It’s a destructive setback with potential ramifications for the company’s customer United Launch Alliance as well as Blue Origin’s own rocket New Glenn.

#blueorigin #space

  • Rockets exploding during testing seems par for the course. Is there a reason this explosion more impactful than your average test rocket explosion?

    • SpaceX follow iterative development, there is no fixed baseline. They do extensive testing to work out if a change was good/bad and feed that into the next iteration.

      The downsides of this approach is you have to have lots of hardware and expect stuff to go boom.

      Blue Origin are traditional aerospace, they spent a great deal of money designing a final product.
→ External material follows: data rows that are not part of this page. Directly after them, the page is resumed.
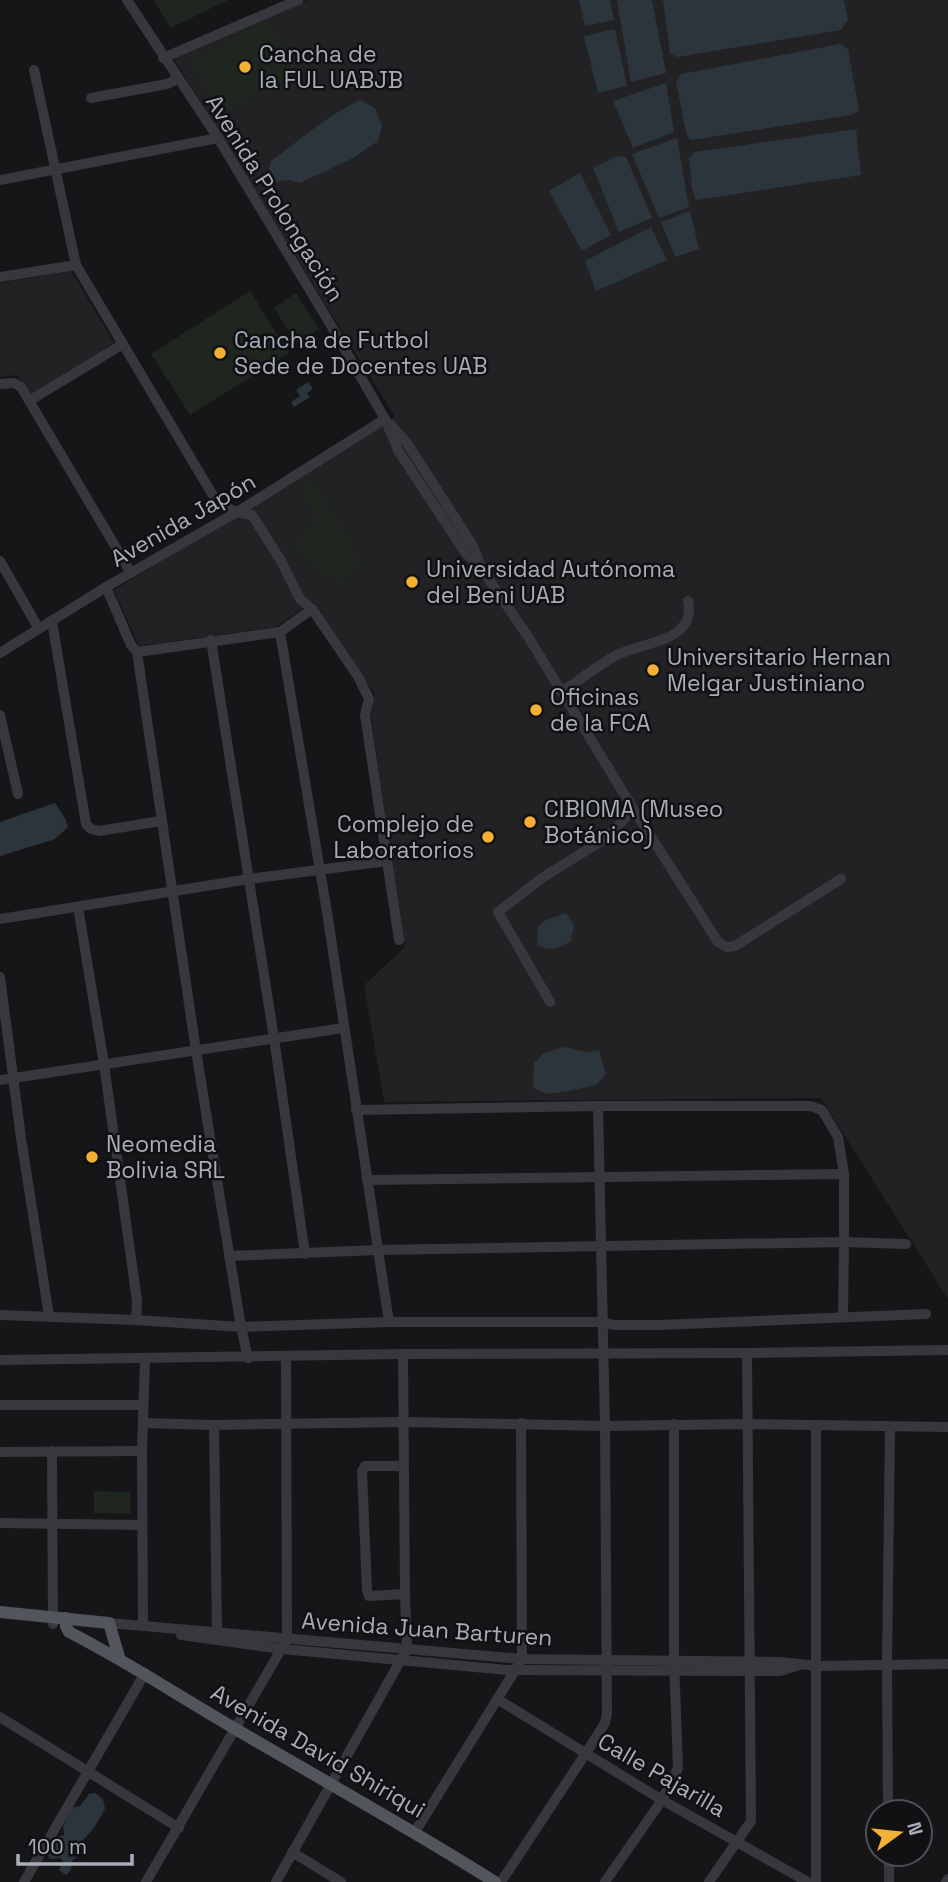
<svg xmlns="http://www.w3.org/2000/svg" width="948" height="1882" viewBox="0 0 948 1882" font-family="'Space Grotesk',sans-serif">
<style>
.built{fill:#222225}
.green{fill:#1e261f}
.water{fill:#2c353c}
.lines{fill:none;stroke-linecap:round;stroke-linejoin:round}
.minor{stroke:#37383d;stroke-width:10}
.major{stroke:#53555c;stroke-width:12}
.poi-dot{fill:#f2b134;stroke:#111113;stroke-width:2.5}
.labels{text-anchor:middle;stroke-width:5;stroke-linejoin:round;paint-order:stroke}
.poi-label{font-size:23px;fill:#a8adb8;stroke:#111113;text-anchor:start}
.street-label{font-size:23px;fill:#a8adb8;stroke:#111113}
</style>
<rect width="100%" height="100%" fill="#161618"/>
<g class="built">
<polygon points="308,0 948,0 948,1299 821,1098 384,1102 364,985 404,948 371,715 375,694 312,601 276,627 139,646 114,590 395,417 172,56"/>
<polygon points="71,271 114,343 31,397 17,375 0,377 0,283"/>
</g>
<g class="green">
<polygon points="153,0 228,0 171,28"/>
<polygon points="268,19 298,73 221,116 191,62"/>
<polygon points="250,291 289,353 190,415 151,354"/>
<polygon points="296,293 319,329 296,343 274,308"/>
<path d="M306,481L318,485C333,514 351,533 360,565L354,575L340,582C332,580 332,579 326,574C317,565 290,560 299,537C302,531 310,526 315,521L312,508L300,488Z"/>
<polygon points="94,1491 131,1492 130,1514 94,1513"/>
</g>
<g class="water">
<polygon points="579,0 610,0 614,20 585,26"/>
<polygon points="617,0 652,0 666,73 631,82"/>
<polygon points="663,0 844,0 848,20 841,30 677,57 670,53"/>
<polygon points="615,29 627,86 598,93 584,36"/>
<polygon points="840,44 848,49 859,111 851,115 692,140 687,137 676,82 681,74"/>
<polygon points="666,83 674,132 633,148 613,101"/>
<path d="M360,100L375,108L382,126L378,141L353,158L300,183L289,180L274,182L269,171L271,161C300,140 328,115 360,100Z"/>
<polygon points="856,129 861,175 696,200 692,189 689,158 695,152"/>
<polygon points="677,138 689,207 659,218 632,154"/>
<polygon points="617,156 626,157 652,218 619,232 593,168"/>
<polygon points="580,173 611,235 582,251 549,191"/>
<polygon points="690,211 699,249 675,257 661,222"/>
<polygon points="651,227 667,260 596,291 585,261"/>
<polygon points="308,382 313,389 307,393 310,397 294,407 291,402 300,396 296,390"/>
<polygon points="55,803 66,820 68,827 55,839 0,856 0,822"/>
<path d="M566,913L574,925L571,941C559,949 551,952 537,945L538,927L546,920Z"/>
<polygon points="563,1047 587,1052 599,1050 606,1074 596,1085 569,1091 547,1094 533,1088 534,1063 543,1054"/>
<polygon points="95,1793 103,1799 105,1809 94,1828 78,1846 79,1854 72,1861 71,1870 66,1875 59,1870 63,1862 60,1858 50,1859 48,1855 57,1837 64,1835 63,1826 73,1807 80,1806 89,1794"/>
</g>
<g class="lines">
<g class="minor">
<polyline points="127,0 218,138 326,317 385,419 399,452 465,552 483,571 527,635 629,802 627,816 606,838 542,878 498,912 550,1002"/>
<polyline points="163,58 298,0"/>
<polyline points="34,70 76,265 218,504 237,512 252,515 281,561 300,599 312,609 359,678 369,699 365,715 399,940"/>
<polyline points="91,98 167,84 177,79"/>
<polyline points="0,180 218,138"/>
<polyline points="0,277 76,265"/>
<polyline points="0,384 14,383 21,387 131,573"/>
<polyline points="29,401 123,344"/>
<polyline points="390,424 407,443 473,546 481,567"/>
<polyline points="0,561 39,629"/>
<polyline points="106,587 131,645 137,652 196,1051 241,1327 389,1322 602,1322 614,1325 660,1325 926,1314"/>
<polyline points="312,609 280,632 327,912 389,1322"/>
<polyline points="52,621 86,824 91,829 99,831 161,821"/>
<polyline points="211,640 274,1038 305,1254"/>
<polyline points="137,652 280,632"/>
<polyline points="0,653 106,587 237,512 385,419"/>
<path d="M562,692C580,680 598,665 617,655C642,642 697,642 688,601"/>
<polyline points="0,715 18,794"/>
<polyline points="629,802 718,942 727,947 735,946 841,879"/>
<polyline points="78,907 104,1064 137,1301 136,1320"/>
<polyline points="0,919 249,879 387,861"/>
<polyline points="0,977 21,1138 49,1316"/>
<polyline points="0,1080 343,1028"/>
<polyline points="356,1110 598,1106 810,1106 822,1110 838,1137 844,1174 844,1242 906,1244"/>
<polyline points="367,1180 844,1174"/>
<polyline points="229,1256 378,1250 844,1242 843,1316"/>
<polyline points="0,1315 136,1320 241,1327 248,1358"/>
<polyline points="0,1360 403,1354 747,1353 948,1350"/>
<polyline points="0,1405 143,1405"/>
<polyline points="143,1423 214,1425 404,1422 605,1426 746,1424 948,1427"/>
<polyline points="214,1425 217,1632"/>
<polyline points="52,1451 53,1624"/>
<polyline points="0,1452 142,1451"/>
<polyline points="403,1466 365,1466 362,1471 367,1590 369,1596 405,1594"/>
<polyline points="0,1523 142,1525"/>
<polyline points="109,1623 522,1659 780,1662 818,1666 948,1664"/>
<polyline points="143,1625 142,1451 145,1359"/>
<polyline points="181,1635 282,1649 507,1670 780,1671 797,1666"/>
<polyline points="497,1699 662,1800 808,1882"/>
<polyline points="0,1717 179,1828"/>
<polyline points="888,1812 887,1665 890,1427"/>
<polyline points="415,1832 522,1659 521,1423"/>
<polyline points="292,1852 341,1882"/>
<polyline points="24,1882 145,1673"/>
<polyline points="146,1882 287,1639 286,1357"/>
<polyline points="276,1882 407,1649 405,1594 403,1354"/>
<polyline points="501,1882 586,1753 605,1723 607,1714 605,1426 598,1106"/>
<polyline points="605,1882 662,1800 678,1768 674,1661 674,1424"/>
<polyline points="709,1882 751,1821 747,1353"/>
<polyline points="816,1882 816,1425"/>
<polyline points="889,1882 889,1854"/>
<polyline points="946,1882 948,1879"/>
</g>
<g class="major">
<polyline points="0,1612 109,1623 119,1657"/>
<path d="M66,1618V1626L69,1632C128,1662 182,1698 239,1731C324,1781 411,1829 495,1882"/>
</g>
</g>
<g class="poi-dot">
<circle cx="245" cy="67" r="7"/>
<circle cx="220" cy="353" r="7"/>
<circle cx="412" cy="582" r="7"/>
<circle cx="653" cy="670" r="7"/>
<circle cx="536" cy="710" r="7"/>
<circle cx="530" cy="822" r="7"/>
<circle cx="488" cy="837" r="7"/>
<circle cx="92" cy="1157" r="7"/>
</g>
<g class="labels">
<g class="poi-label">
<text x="259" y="62">Cancha de<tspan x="259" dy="26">la FUL UABJB</tspan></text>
<text x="234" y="348">Cancha de Futbol<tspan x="234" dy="26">Sede de Docentes UAB</tspan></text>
<text x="426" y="577">Universidad Autónoma<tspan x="426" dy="26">del Beni UAB</tspan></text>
<text x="667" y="665">Universitario Hernan<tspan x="667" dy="26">Melgar Justiniano</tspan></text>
<text x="550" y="705">Oficinas<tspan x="550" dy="26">de la FCA</tspan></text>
<text x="544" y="817">CIBIOMA (Museo<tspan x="544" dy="26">Botánico)</tspan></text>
<text x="474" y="832" text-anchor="end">Complejo de<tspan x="474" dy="26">Laboratorios</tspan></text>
<text x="106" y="1152">Neomedia<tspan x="106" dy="26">Bolivia SRL</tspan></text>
</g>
<g class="street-label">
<text transform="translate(275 198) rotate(58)" y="8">Avenida Prolongación</text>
<text transform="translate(183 520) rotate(-30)" y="8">Avenida Japón</text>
<text transform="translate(427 1629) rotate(4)" y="8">Avenida Juan Barturen</text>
<text transform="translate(318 1751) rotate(30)" y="8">Avenida David Shiriqui</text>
<text transform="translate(662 1775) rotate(30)" y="8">Calle Pajarilla</text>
</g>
</g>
<g transform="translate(899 1833) rotate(75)"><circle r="33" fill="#111113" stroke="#4d4f55" stroke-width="2"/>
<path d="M0-5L12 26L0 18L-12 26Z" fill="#f2b134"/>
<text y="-10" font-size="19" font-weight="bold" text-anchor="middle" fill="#a8adb8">N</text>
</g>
<path d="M18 1854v10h114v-10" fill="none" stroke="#a8adb8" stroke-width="3.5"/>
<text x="28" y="1854" font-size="21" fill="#a8adb8" stroke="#111113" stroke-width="5" paint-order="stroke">100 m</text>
</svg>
They perform “qualification testing”, this checks the result works as per their design/models.

      The design/model heavy approach means you should have worked everything out in advance and it should just work.

      The problem with this approach is its a really long time before you test, if there is an issue it could because of a decision made early on and be a nightmare to resolve (might be quicker to start again).
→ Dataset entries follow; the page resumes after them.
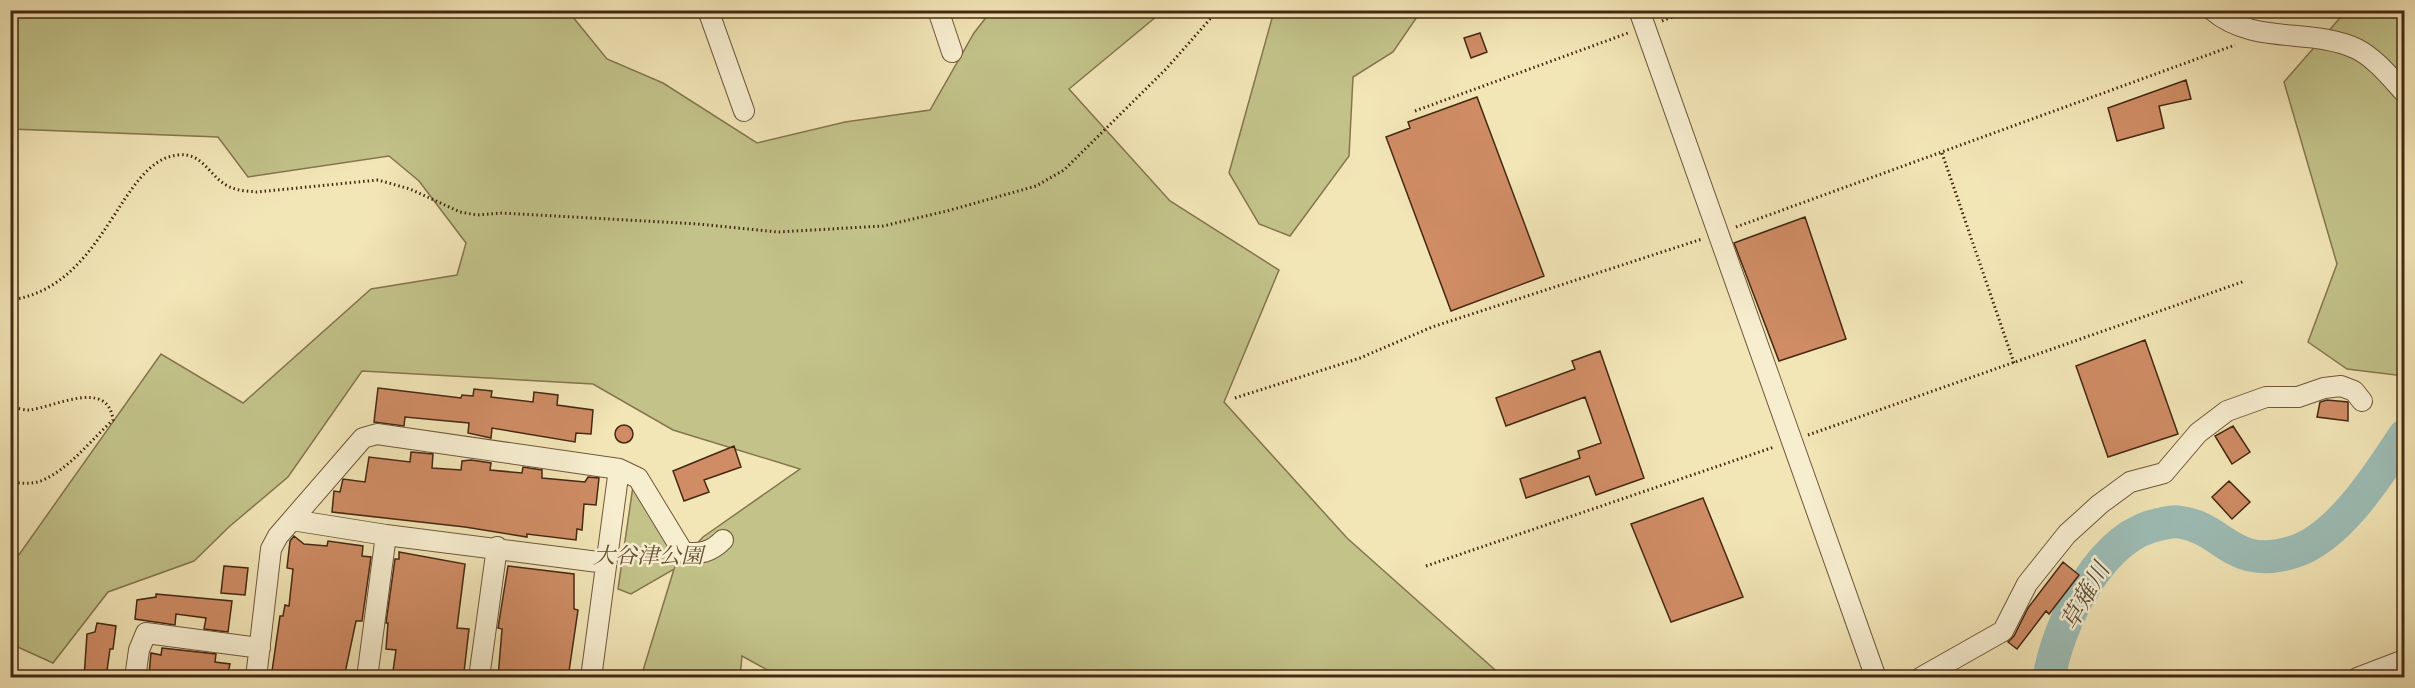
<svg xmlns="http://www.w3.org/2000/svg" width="2415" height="688" font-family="'Sorts Mill Goudy','Noto Serif JP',serif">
	<rect width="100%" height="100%" fill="#f2e5b6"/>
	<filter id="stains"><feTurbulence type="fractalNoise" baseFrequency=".00333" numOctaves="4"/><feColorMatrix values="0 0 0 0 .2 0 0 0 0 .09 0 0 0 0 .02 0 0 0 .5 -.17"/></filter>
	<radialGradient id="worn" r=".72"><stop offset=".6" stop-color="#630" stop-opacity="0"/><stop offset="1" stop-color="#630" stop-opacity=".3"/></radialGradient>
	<path fill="#c2c289" stroke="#84754e" stroke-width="1.5" d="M11,11H568L607,59L663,83L757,143L845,122L930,110L974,33L991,11H1163L1069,89L1170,201L1279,270L1224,402L1347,538L1503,677L782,678L742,656L740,677H641L674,569L631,594L618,589L633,486L676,552L675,567L703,537L800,469L673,430L593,384L362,371L288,477L230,526L194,561L108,592L53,663L11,644V566L161,354L243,403L371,289L457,275L466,243L419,181L389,156L248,177L218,137L11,129Z
		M1274,11H1421L1393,52L1353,77L1349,156L1290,236L1259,224L1229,173Z
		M2346,11H2404V376L2347,369L2308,342L2337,264L2284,82Z"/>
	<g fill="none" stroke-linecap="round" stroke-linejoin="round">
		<path stroke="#9dbdb6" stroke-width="33" d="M2049,678C2058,623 2101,534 2161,524C2166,523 2173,521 2179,522C2225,528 2231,571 2293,552C2338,539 2379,474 2404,436"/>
	</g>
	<path fill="#cf8c65" stroke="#452812" stroke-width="1.5" d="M1480,33L1487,52L1471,58L1464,38Z
		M2186,80L2191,99L2159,106L2164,128L2117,141L2108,108Z
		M1477,97L1544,276L1451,311L1386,137L1410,128L1408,122Z
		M1805,217L1846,339L1779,361L1734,243Z
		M2145,340L2178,434L2108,457L2076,366Z
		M1600,351L1644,478L1596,495L1589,476L1526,498L1520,479L1580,458L1578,451L1601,443L1585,397L1506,426L1496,398L1575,369L1572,361Z
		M378,388L461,398L462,395L473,396L474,389L492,391L491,397L533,402L534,392L558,395L557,405L593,410L591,434L576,433L575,442L492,428L491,438L468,433L469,423L405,417L404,426L374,422Z
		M2327,400L2348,402V421L2317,417L2320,402Z
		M615 434a9 9 0 1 1 18 0a9 9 0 1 1-18 0Z
		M2233,426L2250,452L2232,464L2215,436Z
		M734,446L741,467L704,480L709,492L684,501L673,471Z
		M411,452L433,454L432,468L461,470L462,461L471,460L491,463L490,470L522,473L523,467L542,470V478L585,482L588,477L599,478L596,505L584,504L582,530L577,529L576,540L527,534V537L465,527L332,512L334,491L340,492L343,479L365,482L369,457L410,462Z
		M2229,481L2250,502L2232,519L2212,497Z
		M1703,498L1743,597L1671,622L1631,524Z
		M294,536L304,544L327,546L328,541L363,546L362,556L371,557L362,621H356L344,678H271L280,616H283L285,605L289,606L293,569L287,568L290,541Z
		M399,552L465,564L457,628L469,629L464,672L453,671L452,678H392L396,650L386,649L388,623H386L395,559H399Z
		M2063,562L2079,575L2049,614L2046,611L2017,649L2008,642L2014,636L2028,608Z
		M224,566L248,568L245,595L221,593Z
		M508,566L574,574V609L578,610L568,678H498L502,629L498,628Z
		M156,594L232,601L228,632L204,629L206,618L176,614L175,625L135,619L137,600L156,597Z
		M97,623L116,626L113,649H110L106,678H84L87,634L95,632Z
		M162,648L216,654L215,662L230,664L227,678L149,674L151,653L161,655Z"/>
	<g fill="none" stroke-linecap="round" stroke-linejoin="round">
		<defs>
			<path id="minor" d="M708,10L744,111
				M938,10L952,52
				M1639,10L1876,678
				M2212,10C2254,46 2311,27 2357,49C2376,59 2390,77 2404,92
				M619,469L638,478L683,552C700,555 711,552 723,540
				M292,520L386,535L606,563
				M135,678L139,650L146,633L260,648
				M256,678L271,549L278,536L363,438L377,434L619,469L591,678
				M367,678L386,535
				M479,678L497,547
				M1920,678L2003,631L2027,584L2067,534L2100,504L2130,482L2164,473L2198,433L2227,411L2266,397H2298L2324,388L2341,386L2354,391L2362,401
				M2357,678L2404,660"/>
		</defs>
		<use href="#minor" stroke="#70573b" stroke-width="22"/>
		<path stroke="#452812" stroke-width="3" stroke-dasharray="1.5 3" stroke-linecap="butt" d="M1662,21L1691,10
			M1415,111L1628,33
			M1942,153L2014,363
			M1736,227L2235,45
			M10,300C106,288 119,160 178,155C202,152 209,175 226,185C236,191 247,191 257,192L378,180L410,189L460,212L477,215L502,213L698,224L778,232L883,226L947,211L1036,186L1064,170L1166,69L1218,10
			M1235,398L1360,358L1432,327L1702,239
			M10,406C16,408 23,410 29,410C55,407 108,378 113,420C92,439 69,469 43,480C32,485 21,483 10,482
			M1808,435L2245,281
			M1426,566L1774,447"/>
		<use href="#minor" stroke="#f7eed0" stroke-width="20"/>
	</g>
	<g text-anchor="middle" stroke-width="5" stroke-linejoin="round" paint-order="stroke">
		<g font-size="22" font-style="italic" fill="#644e30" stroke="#f7eed0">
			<text x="648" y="563">大谷津公園</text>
		</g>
		<g font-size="24" font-style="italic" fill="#5b4d3b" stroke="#f7eed0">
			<text transform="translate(2085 596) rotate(-60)" y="8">草薙川</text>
		</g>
	</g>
	<rect width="2415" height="688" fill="none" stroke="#f2e5b6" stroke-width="36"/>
	<rect x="12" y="12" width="2391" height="664" fill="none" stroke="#452812" stroke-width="3"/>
	<rect x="18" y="18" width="2379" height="652" fill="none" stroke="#452812" stroke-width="1.5"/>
	<rect width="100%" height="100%" filter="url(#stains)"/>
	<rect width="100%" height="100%" fill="url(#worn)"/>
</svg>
      Rocket Lab seem to sit somewhere between these extremes.

      This means we should expect Raptor engines to melt alot early on and gradually improve in reliability as they move towards a viable product.

      The BE-4 should work perfectly during qualification testing as its the final design, so explosions at this point are a cause for concern

      #space #be4

  • a ULA spokesperson said, “The BE-4 testing issue is not expected to impact our plans for the Vulcan Cert-1 mission.”

    That seems impossible to say at this point unless they already know that this explosion is not an engine design or part reliability problem, but rather something like a test equipment or procedural error. If that was the case, why wouldn’t they announce that?